Items from a dataset:
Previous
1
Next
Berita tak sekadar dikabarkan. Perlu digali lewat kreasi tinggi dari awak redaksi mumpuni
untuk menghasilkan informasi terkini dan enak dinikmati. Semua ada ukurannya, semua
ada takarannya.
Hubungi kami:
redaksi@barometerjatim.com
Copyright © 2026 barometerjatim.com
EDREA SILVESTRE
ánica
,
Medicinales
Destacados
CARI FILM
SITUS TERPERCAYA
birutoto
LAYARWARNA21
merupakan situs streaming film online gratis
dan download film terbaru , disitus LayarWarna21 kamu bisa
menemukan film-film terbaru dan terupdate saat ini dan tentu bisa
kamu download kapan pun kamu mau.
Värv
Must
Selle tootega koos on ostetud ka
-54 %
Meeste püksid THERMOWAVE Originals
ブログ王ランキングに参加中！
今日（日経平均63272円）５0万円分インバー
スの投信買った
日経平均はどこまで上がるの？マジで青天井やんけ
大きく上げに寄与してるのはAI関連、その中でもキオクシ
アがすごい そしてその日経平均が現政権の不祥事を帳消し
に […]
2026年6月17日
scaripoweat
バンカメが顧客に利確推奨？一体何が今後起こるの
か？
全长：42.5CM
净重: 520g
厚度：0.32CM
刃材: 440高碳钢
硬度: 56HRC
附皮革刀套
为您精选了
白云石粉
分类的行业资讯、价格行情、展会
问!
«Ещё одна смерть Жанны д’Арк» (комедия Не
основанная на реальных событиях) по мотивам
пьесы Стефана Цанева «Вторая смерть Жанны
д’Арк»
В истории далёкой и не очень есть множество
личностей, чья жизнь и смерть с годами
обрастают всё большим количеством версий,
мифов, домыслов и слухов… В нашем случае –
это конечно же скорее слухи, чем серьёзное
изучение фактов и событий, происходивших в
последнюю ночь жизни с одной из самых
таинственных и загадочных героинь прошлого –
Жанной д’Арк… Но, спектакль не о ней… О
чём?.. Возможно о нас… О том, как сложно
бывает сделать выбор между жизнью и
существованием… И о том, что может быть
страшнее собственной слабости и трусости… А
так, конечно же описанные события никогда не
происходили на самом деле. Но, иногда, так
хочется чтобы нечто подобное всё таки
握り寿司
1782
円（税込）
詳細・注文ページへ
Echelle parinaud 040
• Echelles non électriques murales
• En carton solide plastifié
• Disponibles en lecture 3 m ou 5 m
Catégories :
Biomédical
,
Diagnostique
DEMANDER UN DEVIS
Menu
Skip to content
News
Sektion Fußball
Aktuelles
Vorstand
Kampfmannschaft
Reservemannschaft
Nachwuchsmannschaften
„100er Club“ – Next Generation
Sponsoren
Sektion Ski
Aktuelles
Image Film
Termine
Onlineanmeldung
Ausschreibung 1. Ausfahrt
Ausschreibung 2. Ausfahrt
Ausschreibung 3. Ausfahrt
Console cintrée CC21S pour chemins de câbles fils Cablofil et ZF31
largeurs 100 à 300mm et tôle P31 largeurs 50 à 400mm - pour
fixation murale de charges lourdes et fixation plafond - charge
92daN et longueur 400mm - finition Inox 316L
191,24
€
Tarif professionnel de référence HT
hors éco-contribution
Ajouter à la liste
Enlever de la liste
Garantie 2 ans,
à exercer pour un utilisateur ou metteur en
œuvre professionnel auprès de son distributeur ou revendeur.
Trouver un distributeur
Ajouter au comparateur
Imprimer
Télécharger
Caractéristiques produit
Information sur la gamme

> [The problem]
Among the lines above, find those that contain the word "professionnel" and copy them.

> [Task output]
Tarif professionnel de référence HT
œuvre professionnel auprès de son distributeur ou revendeur.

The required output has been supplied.